GAN-based Image Compression with Improved RDO Process
This work addresses image compression quality issues for applications requiring high perceptual fidelity at low bit rates, representing an incremental improvement over prior GAN-based methods.
The paper tackles perceptual degeneration and inaccurate entropy modeling in GAN-based image compression by introducing an improved rate-distortion optimization process using DISTS and MS-SSIM metrics and a discretized Gaussian-Laplacian-logistic mixture model, resulting in outperforming existing GAN-based methods and the state-of-the-art VVC codec in human perceptual quality as measured by Mean Opinion Score.

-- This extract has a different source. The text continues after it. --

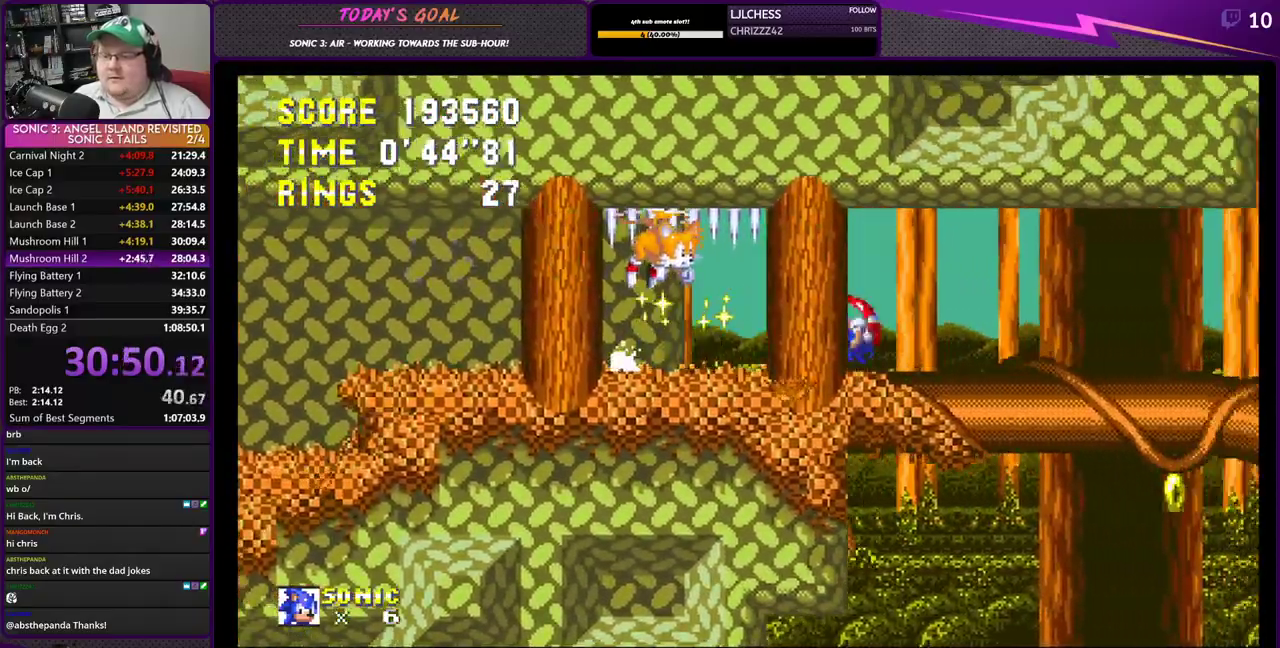
{"buttons": ["CROSS", "DPAD_RIGHT"], "left_stick": "center", "events": []}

GAN-based image compression schemes have shown remarkable progress lately due to their high perceptual quality at low bit rates. However, there are two main issues, including 1) the reconstructed image perceptual degeneration in color, texture, and structure as well as 2) the inaccurate entropy model. In this paper, we present a novel GAN-based image compression approach with improved rate-distortion optimization (RDO) process. To achieve this, we utilize the DISTS and MS-SSIM metrics to measure perceptual degeneration in color, texture, and structure. Besides, we absorb the discretized gaussian-laplacian-logistic mixture model (GLLMM) for entropy modeling to improve the accuracy in estimating the probability distributions of the latent representation. During the evaluation process, instead of evaluating the perceptual quality of the reconstructed image via IQA metrics, we directly conduct the Mean Opinion Score (MOS) experiment among different codecs, which fully reflects the actual perceptual results of humans. Experimental results demonstrate that the proposed method outperforms the existing GAN-based methods and the state-of-the-art hybrid codec (i.e., VVC).